| Dataset extract |
————————
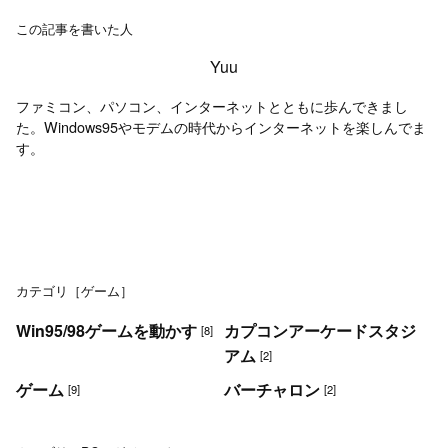
この記事を書いた人
Yuu
ファミコン、パソコン、インターネットとともに歩んできまし
た。Windows95やモデムの時代からインターネットを楽しんでま
す。
カテゴリ［ゲーム］
Win95/98ゲームを動かす
カプコンアーケードスタジ
[8]
アム
[2]
ゲーム
バーチャロン
[9]
[2]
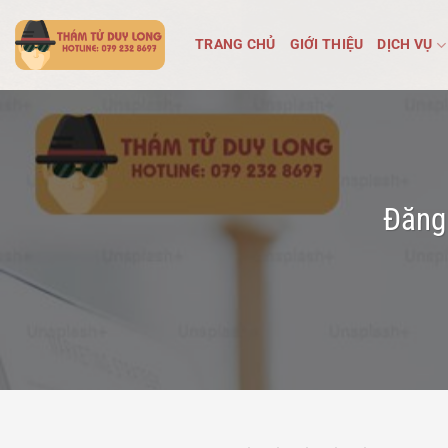
Bỏ
qua
TRANG CHỦ
GIỚI THIỆU
DỊCH VỤ
nội
dung
Đăng 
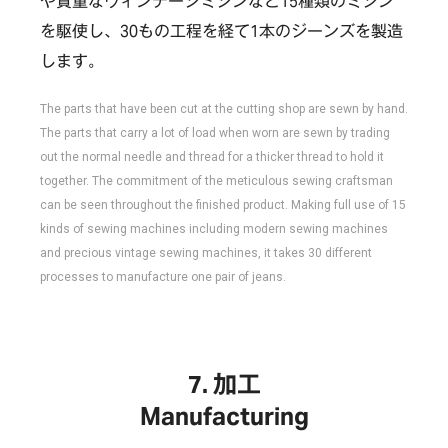
や貴重なヴィンテージミシンなど15種類のミシン
を駆使し、30もの工程を経て1本のジーンズを製造
します。
The parts that have been cut at the cutting shop are sewn by hand.
The parts that carry a lot of load when worn are sewn by trading
out the normal needle and thread for a thicker thread to hold it
together. The commitment of the meticulous sewing craftsman
can be seen throughout the finished product. Making full use of 15
kinds of sewing machines including modern sewing machines
and precious vintage sewing machines, it takes 30 different
processes to manufacture one pair of jeans.
加工
Manufacturing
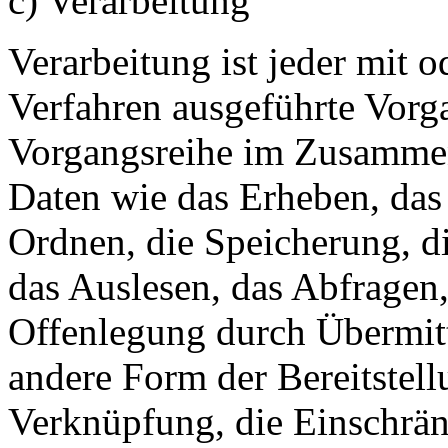
c) Verarbeitung
Verarbeitung ist jeder mit o
Verfahren ausgeführte Vorg
Vorgangsreihe im Zusamme
Daten wie das Erheben, das 
Ordnen, die Speicherung, d
das Auslesen, das Abfragen
Offenlegung durch Übermitt
andere Form der Bereitstell
Verknüpfung, die Einschrän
————————
| What you have to do |
Copy out exactly the material that runs from the line with "カプコンアーケードスタジ" to the line with "The parts that have", ends included, and leave the pictures behind.

| Written solution |
カプコンアーケードスタジ
[8]
アム
[2]
ゲーム
バーチャロン
[9]
[2]
Bỏ
qua
TRANG CHỦ
GIỚI THIỆU
DỊCH VỤ
nội
dung
Đăng 
や貴重なヴィンテージミシンなど15種類のミシン
を駆使し、30もの工程を経て1本のジーンズを製造
します。
The parts that have been cut at the cutting shop are sewn by hand.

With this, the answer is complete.